Access to data was critical for the orthopedic surgeons at St. Luke's Health System in Boise, Idaho, when they launched a project to eliminate hospital-acquired infections in 2011.
It enabled them to routinely monitor the system's infection rate after knee and hip replacement surgeries, laminectomy procedures and spinal fusion surgeries. The team used data to reduce foot traffic in operating rooms and change how patients' skin was prepped.
Data availability encouraged them to launch their Project Zero campaign. And in the past two years they've reduced the hospital's infection rate from 1.08 per 100 procedures to 0.57 per 100 procedures.
Dr. David Pate, CEO of St. Luke's Health, said the Project Zero program was an initiative the orthopedic surgeons began themselves. By allowing physicians to access data easily at any time, the culture shifted to one that motivated staff to develop their own goals.
“Real progress is done at the service level,” Pate said. “They look at their specific data, and they set goals for themselves. It really moves the dial more broadly toward organizational goal-setting.”
Fostering a culture of transparency on performance measures is one of the key strategies used by St. Luke's and the other health systems that made this year's list of Truven Health Analytics' 15 Top Health Systems. But implementing changes to improve quality in an evolving healthcare reimbursement landscape is a challenge for the health systems, their leaders acknowledged.

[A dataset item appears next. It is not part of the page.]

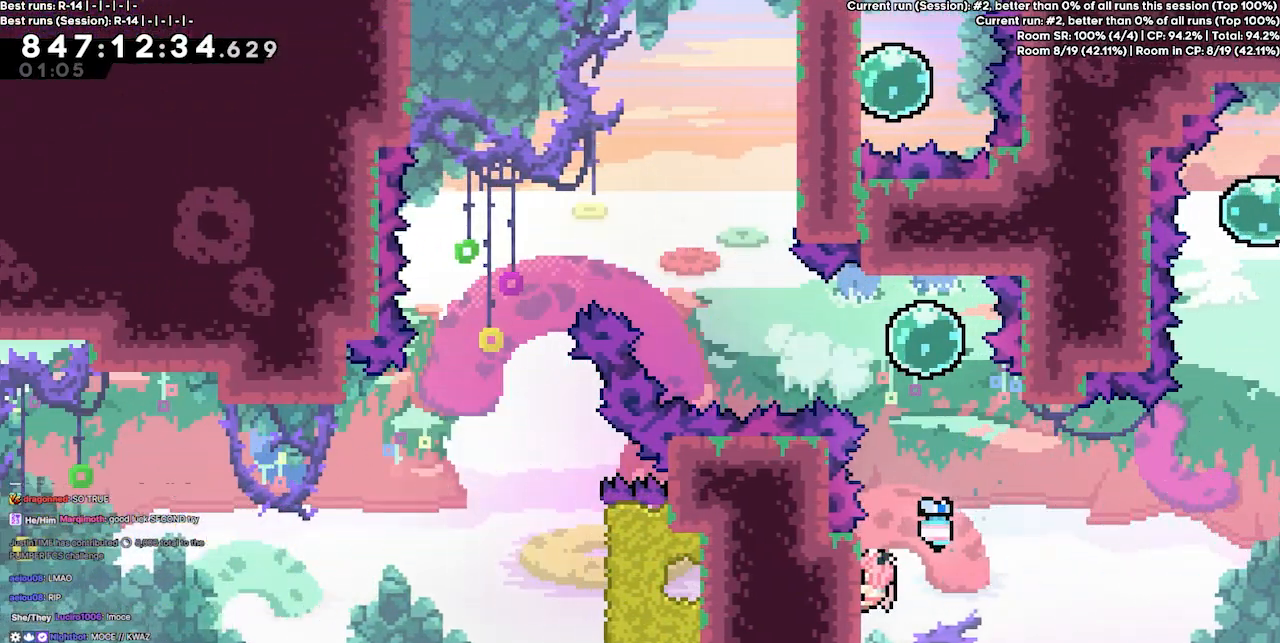
{"keys": ["dash", "jump3", "up"], "events": [[100, "grab", "up"], [133, "jump3", "down"], [433, "up", "down"], [467, "dash", "down"]]}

Truven's best performing systems include the top five from three categories based on operating expenses: large systems generating expenses of more than $1.75 billion; medium-size systems generating between $750 million and $1.75 billion; and small systems with less than $750 million in operating expenses.
The 15 were selected from 338 health systems across the U.S. Each was evaluated based on publicly available government data looking at nine performance measures, including death rates, complications, 30-day readmissions and lengths of stay.
Complication rates at the top-performing systems were 15.1% lower than their peers. Mortality rates were 14.7% lower among the top-ranked hospitals.
In a new measure for this year, emergency department wait times were 12.3% shorter at the hospitals that were among the top-performing systems, according to Truven. “The emergency department is important because it's the source of the majority of admissions to the hospital,” said Jean Chenoweth, senior vice president of performance and improvement for Truven Health Analytics. “Emergency department wait time is an important metric because this is often the first contact the patient has with the organization.”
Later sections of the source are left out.